In deze zaak, behandeld door de kantonrechter van de Rechtbank Rotterdam, gaat het om de verevening van het tijdens het huwelijk opgebouwde ouderdomspensioen tussen twee ex-echtgenoten. De partijen, die van 9 juni 1977 tot 30 september 2002 met elkaar gehuwd waren in gemeenschap van goederen, hebben bij hun echtscheiding geen afspraken gemaakt over de verdeling van het pensioen. De eiser, vertegenwoordigd door mr.
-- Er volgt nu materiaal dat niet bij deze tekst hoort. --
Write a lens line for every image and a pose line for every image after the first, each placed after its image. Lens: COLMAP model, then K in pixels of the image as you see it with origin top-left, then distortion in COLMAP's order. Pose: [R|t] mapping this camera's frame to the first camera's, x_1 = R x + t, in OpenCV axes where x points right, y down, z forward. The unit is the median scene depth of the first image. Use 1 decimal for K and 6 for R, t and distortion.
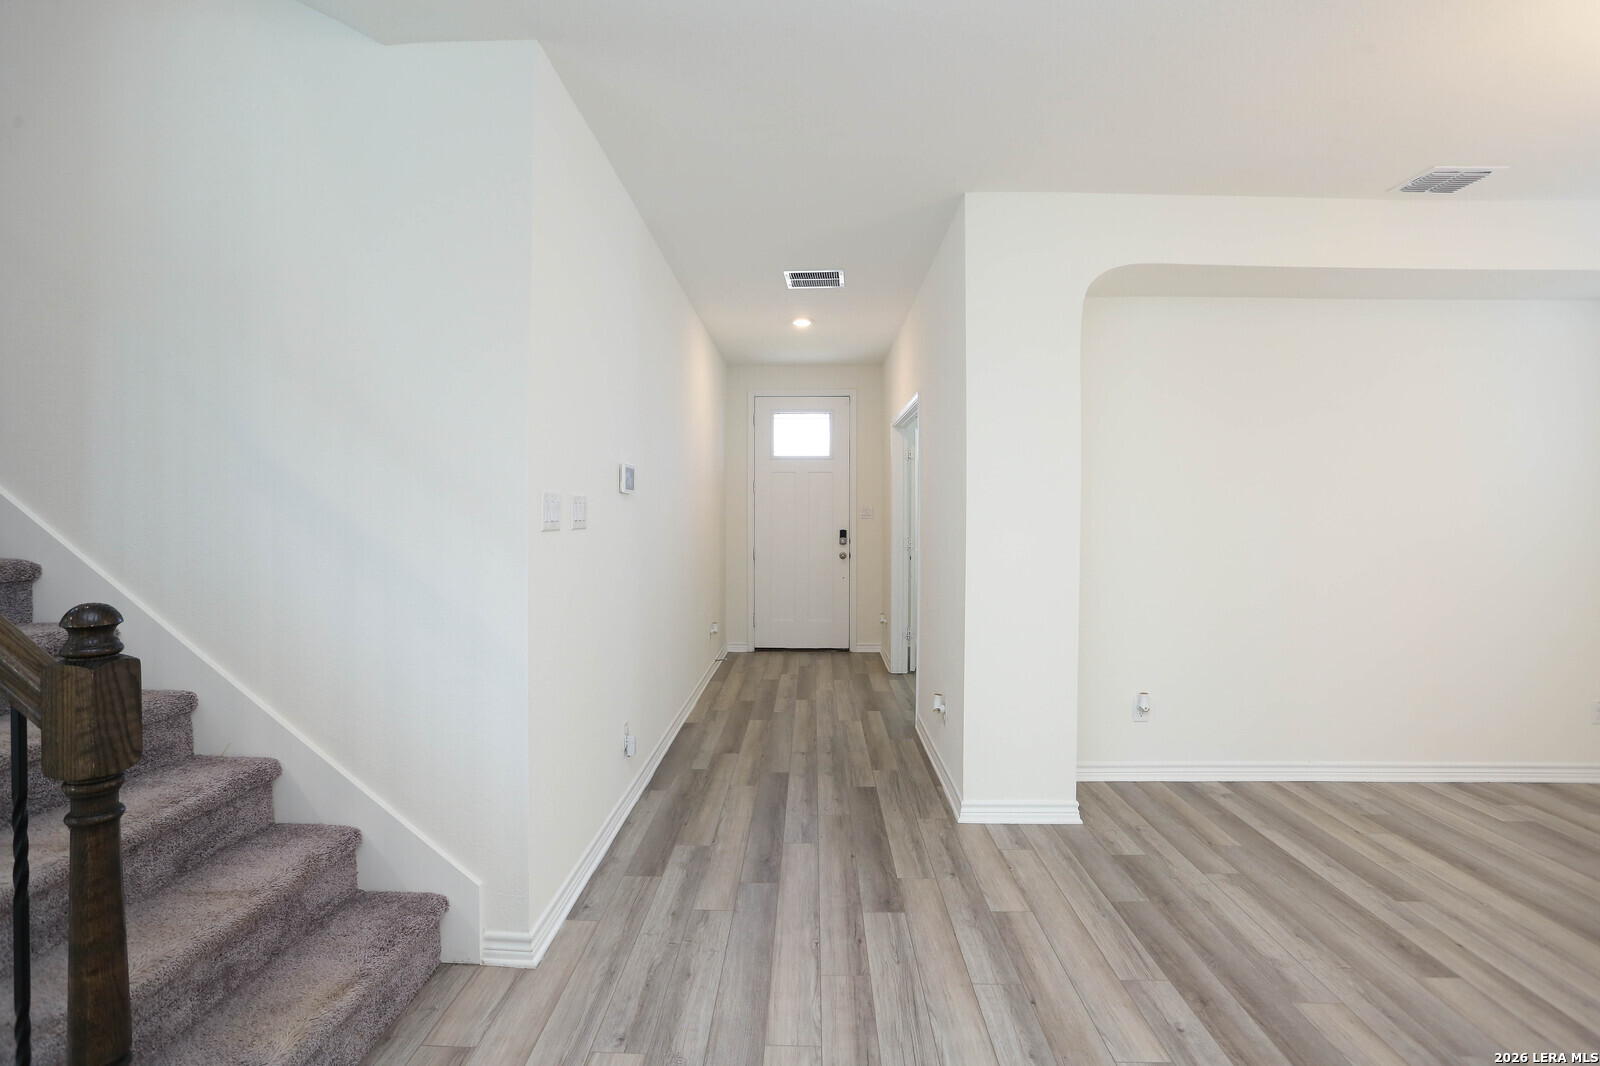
lens RADIAL K [[774.3, 0, 793.3], [0, 774.3, 514.7], [0, 0, 1]] dist [-0.066937, 0.025626]
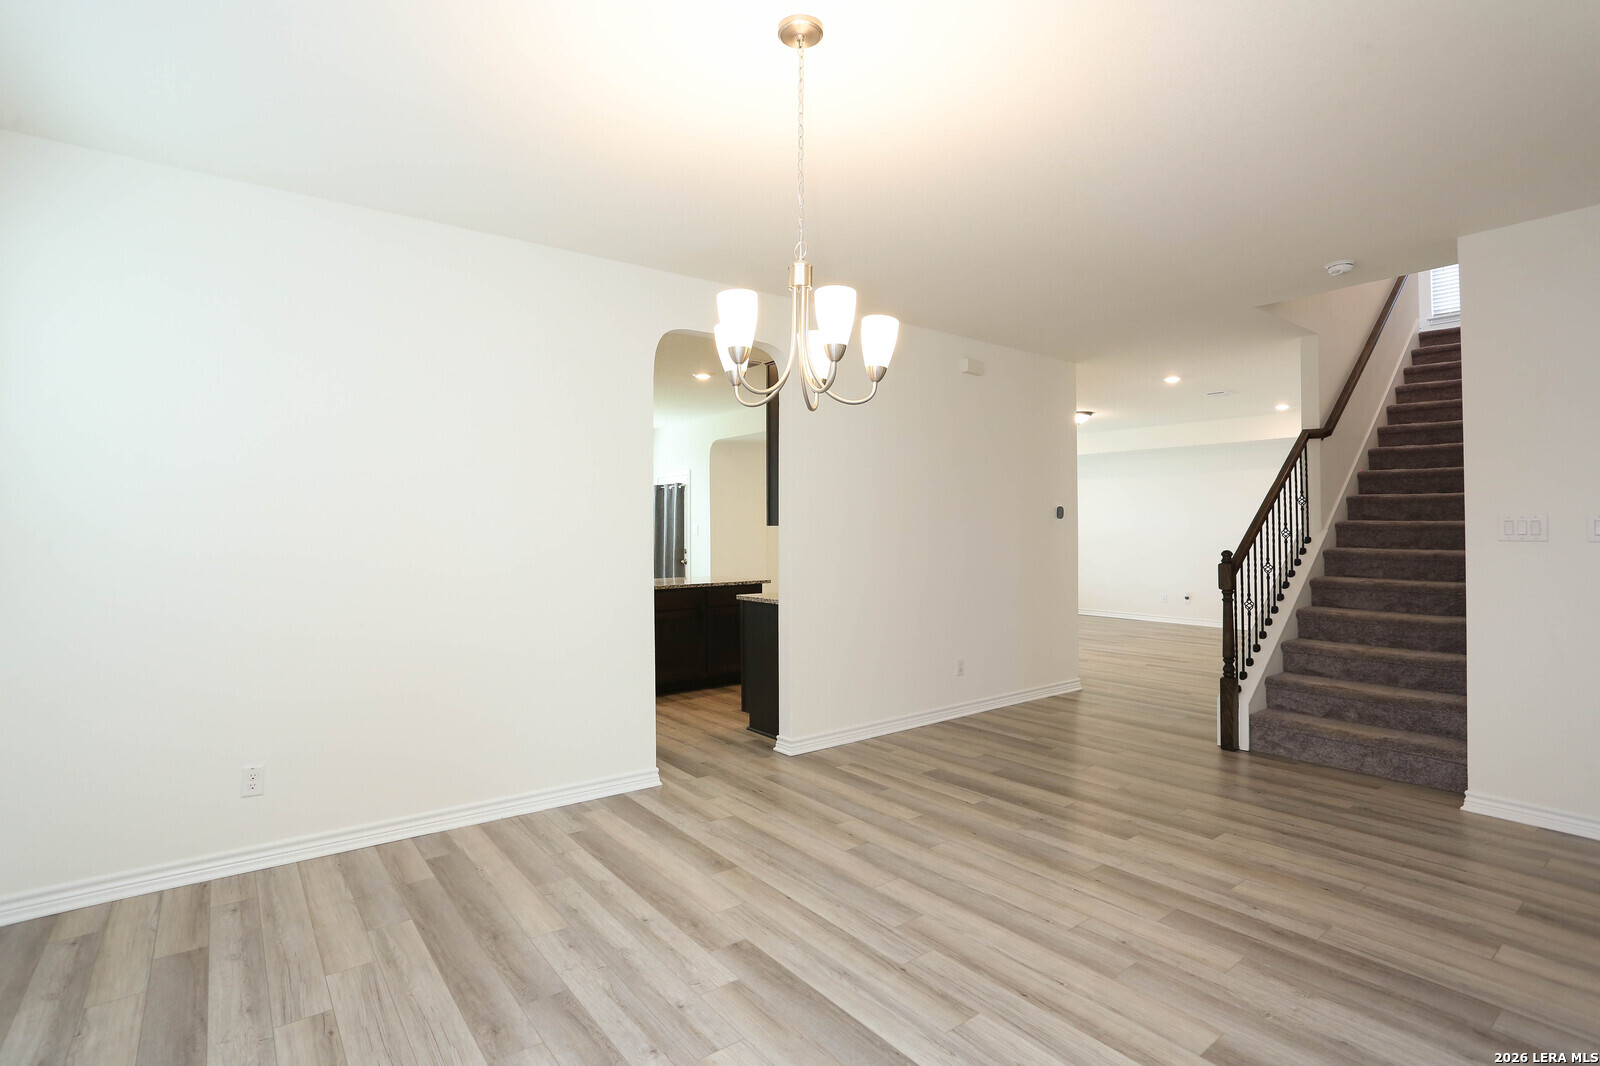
lens RADIAL K [[774.3, 0, 793.3], [0, 774.3, 514.7], [0, 0, 1]] dist [-0.066937, 0.025626]
pose [[-0.780069, -0.015509, -0.625501, 1.102716], [-0.004075, 0.999797, -0.019707, 0.003915], [0.625680, -0.012824, -0.779974, 0.838398]]
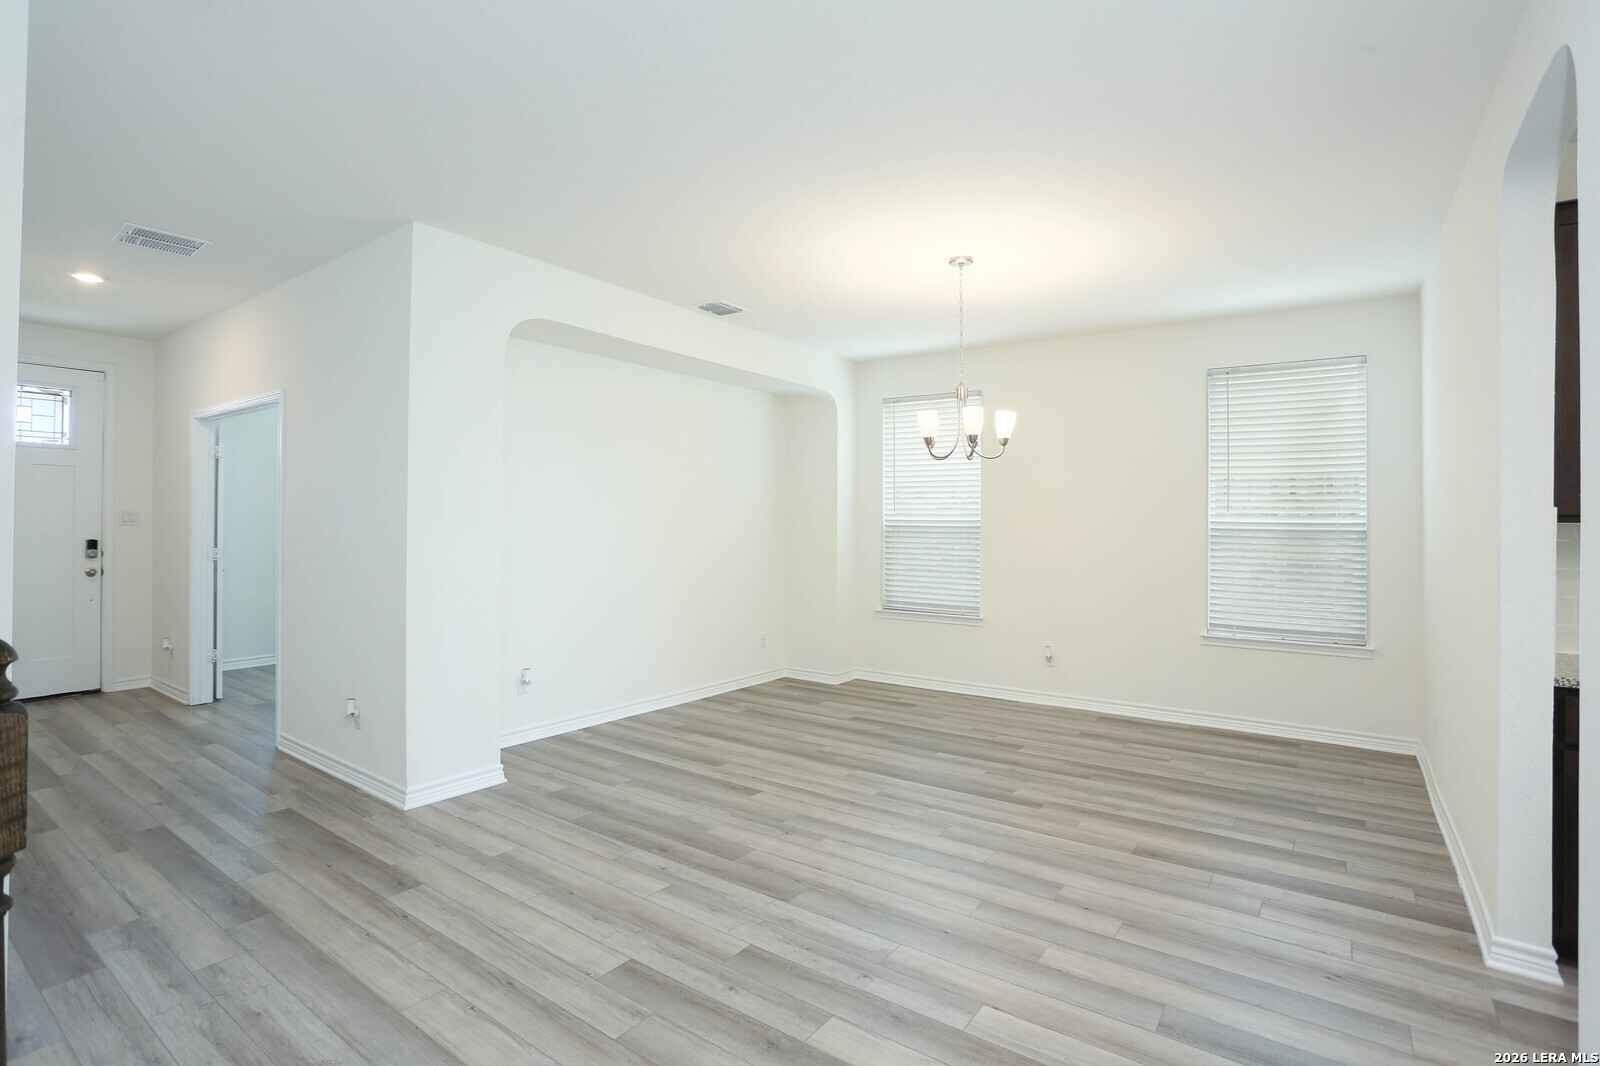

J.B. de Bree, stelt dat hij recht heeft op de helft van het pensioen dat de gedaagde, die zelf procedeert, heeft opgebouwd tijdens hun huwelijk. De gedaagde heeft op 4 december 2021 haar pensioen ontvangen en de eiser heeft zijn vordering in de loop van de procedure gewijzigd, waarbij hij zijn recht op verevening heeft onderbouwd met documenten van het Pensioenfonds Zorg en Welzijn (PFZW).
De kantonrechter heeft de eiswijziging van de eiser toegestaan, omdat deze tijdig was en de gedaagde voldoende gelegenheid had om hierop te reageren. De gedaagde erkent dat de eiser recht heeft op pensioenverevening, maar is het oneens over de hoogte van het bedrag. De kantonrechter heeft vastgesteld dat de eiser recht heeft op een bedrag van € 5.849,45 bruto tot 1 april 2024 en een maandelijks bedrag van € 213,82 bruto vanaf die datum. De gedaagde is veroordeeld om deze bedragen te betalen, vermeerderd met wettelijke rente. De proceskosten zijn gecompenseerd, wat betekent dat iedere partij zijn eigen kosten draagt. Het vonnis is uitvoerbaar bij voorraad verklaard, wat inhoudt dat het onmiddellijk kan worden uitgevoerd, ook als er hoger beroep wordt ingesteld.
Dit vonnis benadrukt het belang van duidelijke afspraken over pensioenverevening bij echtscheiding en de rol van de rechter bij het beoordelen van eiswijzigingen in het proces.